* _THE TASK_
Count the lines in the data below that contain the string "reads". Reply with the number alone.

* _DATA EXCERPTS_
== Segment start ==
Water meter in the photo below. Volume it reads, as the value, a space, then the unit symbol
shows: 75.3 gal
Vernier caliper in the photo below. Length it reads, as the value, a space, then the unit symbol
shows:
== Segment end ==
== Segment start ==
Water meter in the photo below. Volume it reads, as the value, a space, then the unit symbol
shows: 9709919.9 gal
== Segment end ==
== Segment start ==
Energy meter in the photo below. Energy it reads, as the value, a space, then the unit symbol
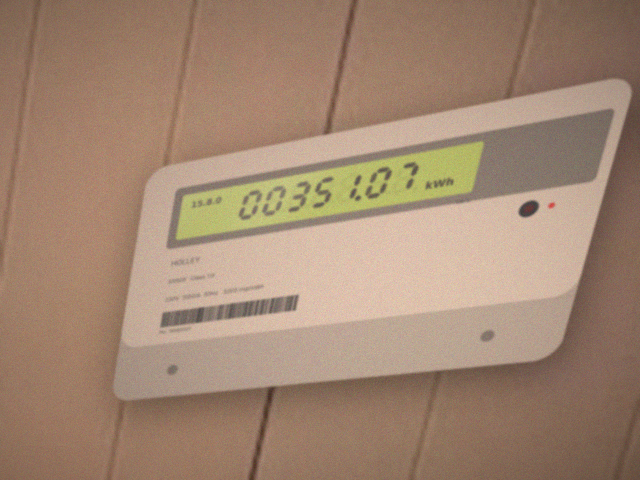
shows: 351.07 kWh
== Segment end ==
* _ANSWER TO THIS TASK_
4